▸ Excerpted text:
Content starts

Saturday, June 15, 2013

The NC Maker Faire and the easiest fipple in the world

Today E, S, and I went to the NC Maker Faire--our first Maker Faire experience.

E's highpoint was learning to solder:

He made his very own blinky Make LED robot pin:

When he came home, he added a piece of paper to the back to interrupt the circuit; otherwise the LEDs would blink until the battery ran out.

S's highpoint was seeing the robotic bugs by the folks at, although I suspect he also enjoyed showing off his biking finesse by zipping his way through SPARKcon's stationary bike race. S handily won the first race; E came from behind to win the second.

My highpoint was learning how to make the least fickle fipple in the world from wood artist Hal Papan. I was drawn to his table of wood whistles when I looked up to see a hands-on wood-whistle-finishing demo in progress. Hal kindly talked to me about fipples and let me finish a whistle too. He had prepared a bunch of nearly-finished whistles, having already carved the bores and cut the bevels and fipple plugs; my task was simply to orient the plug properly and insert it far enough into the bore that it lined up with the vertex of the bevel cut. He had to help me force the plug in far enough, since it was a tight fit, but the nudge-check-nudge-check process was helpful since I could easily hear the difference between the not-quite-there-yet sound and the loud tweet of the aligned plug. It's a very pretty whistle, with lovely knots and curves.

Of course, when I got home, I tried making one out of clay. It was quick work to roll a coil, push a dowel in, and make a plug for the open end. I was too impatient to wait for the tube to stiffen up, so I went ahead and used a wire cheese slicer to cut the bevel. A little bevel tidying and voila--a sounding whistle, with a remarkably straightforward fipple.

Content ends

Transcribed page contents
Content starts

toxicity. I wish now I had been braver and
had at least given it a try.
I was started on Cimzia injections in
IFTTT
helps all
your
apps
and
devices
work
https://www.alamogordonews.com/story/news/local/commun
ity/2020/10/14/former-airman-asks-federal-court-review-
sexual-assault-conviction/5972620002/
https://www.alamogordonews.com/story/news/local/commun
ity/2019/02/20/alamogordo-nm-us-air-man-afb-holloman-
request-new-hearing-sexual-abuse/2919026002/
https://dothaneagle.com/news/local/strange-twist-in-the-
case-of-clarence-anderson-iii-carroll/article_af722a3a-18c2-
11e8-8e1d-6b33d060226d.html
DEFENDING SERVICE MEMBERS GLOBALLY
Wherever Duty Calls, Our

Content ends
Content starts

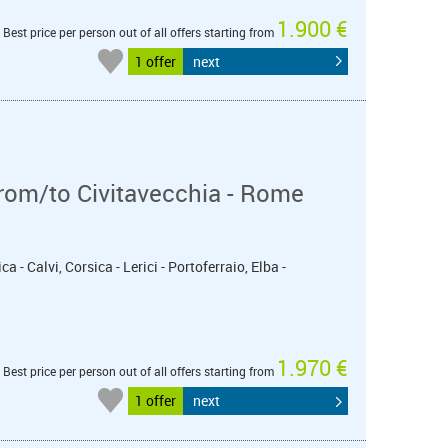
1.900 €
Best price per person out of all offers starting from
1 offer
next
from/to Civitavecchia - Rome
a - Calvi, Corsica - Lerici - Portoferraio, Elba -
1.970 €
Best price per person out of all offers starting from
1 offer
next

Content ends
Content starts

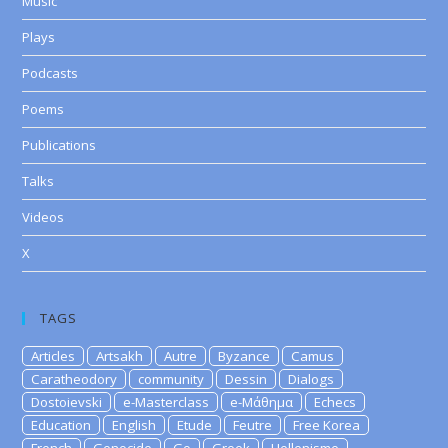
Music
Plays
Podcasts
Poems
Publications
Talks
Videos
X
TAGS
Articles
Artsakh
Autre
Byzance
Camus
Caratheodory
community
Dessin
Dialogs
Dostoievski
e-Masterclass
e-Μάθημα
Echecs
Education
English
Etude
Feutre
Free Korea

Content ends

▸ What to do:
- 1) Decide whether each statement agrees with the Maker Faire post, answering yes or no and quoting the words from the post that decide it. (a) S won both bike races. (b) Hal Papan had carved the whistle bores before the writer worked on a whistle. (c) The writer waited for the clay tube to stiffen before cutting the bevel.
- 2) Please answer these questions from the Maker Faire post:
(a) What did E add to the back of his LED pin after coming home?
(b) What is the name of the wood artist who showed the writer how to make a fipple?
(c) What did the writer use to cut the bevel on the clay whistle?

▸ Solutions to the exercise:
- 1)
(a) No: "S handily won the first race; E came from behind to win the second."
(b) Yes: "having already carved the bores and cut the bevels and fipple plugs"
(c) No: "I was too impatient to wait for the tube to stiffen up"

- 2)
(a) A piece of paper
(b) Hal Papan
(c) A wire cheese slicer